ML Techniques in Laser Welding: Supervised, Deep Learning, and RL
Laser welding uses three families of ML: supervised learning for defect prediction, deep learning for image and sensor data, and reinforcement learning for real-time process control. Each serves a different goal and operates on different data.
Laser welding produces rich sensor data (acoustic, optical, thermal, and electrical) across very short timescales. ML is applied to this data to predict weld quality, detect defects, and control process parameters in real time. The three main families of techniques each operate on different data types and serve different goals.
Supervised Learning
Traditional supervised learning is used for predicting welding quality and defect likelihood from labelled historical data. Models like SVMs (effective when labelled data is scarce) and Random Forests are trained on process signals (current, voltage, welding speed) and output a quality score or defect classification.

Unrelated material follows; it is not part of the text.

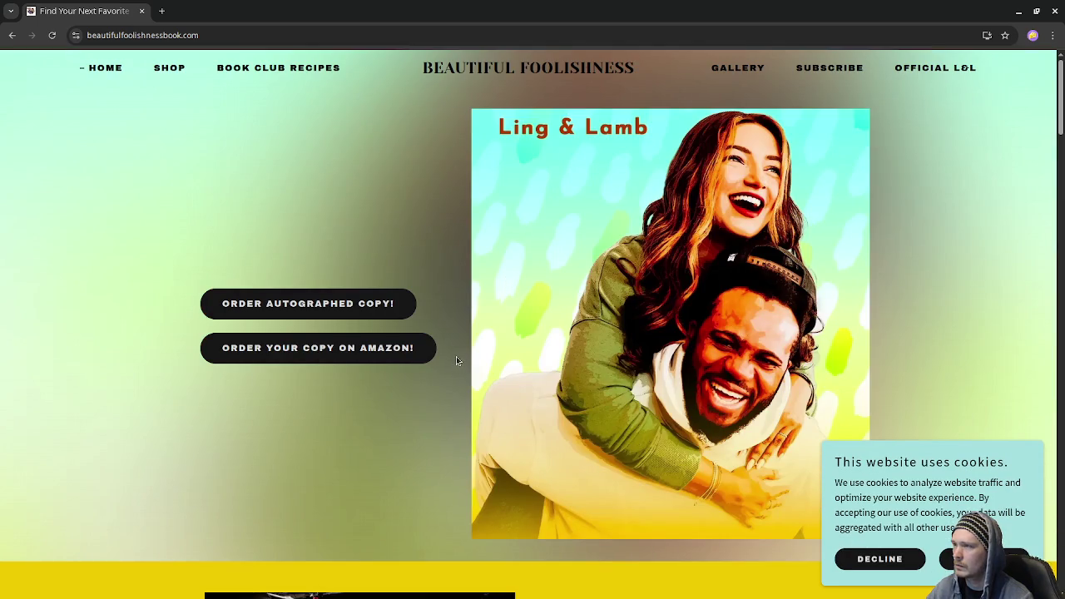
Scroll through the beautifulfoolishnessbook.com homepage, then return to the Typer.io window
scroll(453, 332, "down", 5)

This is an offline approach: the model is trained on past data and applied to new welds. The data is typically tabular process signals rather than raw sensor streams.
Deep Learning
Deep learning handles the more complex data types: high-speed camera images of the weld pool, thermal imaging sequences, and long time-series sensor data.
- CNN: convolutional networks applied to image data (weld pool geometry, spatter detection)
- RNN / LSTM: recurrent networks for time-series sensor signals where temporal dependencies matter
- ANN: for modelling or predicting weld geometry from process parameters
These models require significantly more labelled data and compute than traditional supervised approaches.
Reinforcement Learning
RL and adaptive control schemes are used for real-time process control: closed-loop adjustment of laser power, welding speed, and focus position during the weld itself. The model receives feedback from sensors and updates parameters on the fly.
This is an online approach. The goal is not prediction but active intervention, keeping the process within bounds as conditions change.
Key Distinctions
The fundamental difference across these techniques is the data format and whether the goal is offline prediction or online control:
- Offline: model trained on historical data, applied at inference time before or after the weld
- Online: model makes decisions during the weld, within milliseconds, with hardware-in-the-loop constraints
Three concepts that extend these approaches but require more context: physics-informed ML (embedding physical models of the welding process into the learning), domain adaptation (transferring a model trained on one material or machine to another), and transfer learning (reusing weights from a pre-trained model to reduce the labelled data requirement). These are active research areas in industrial welding ML.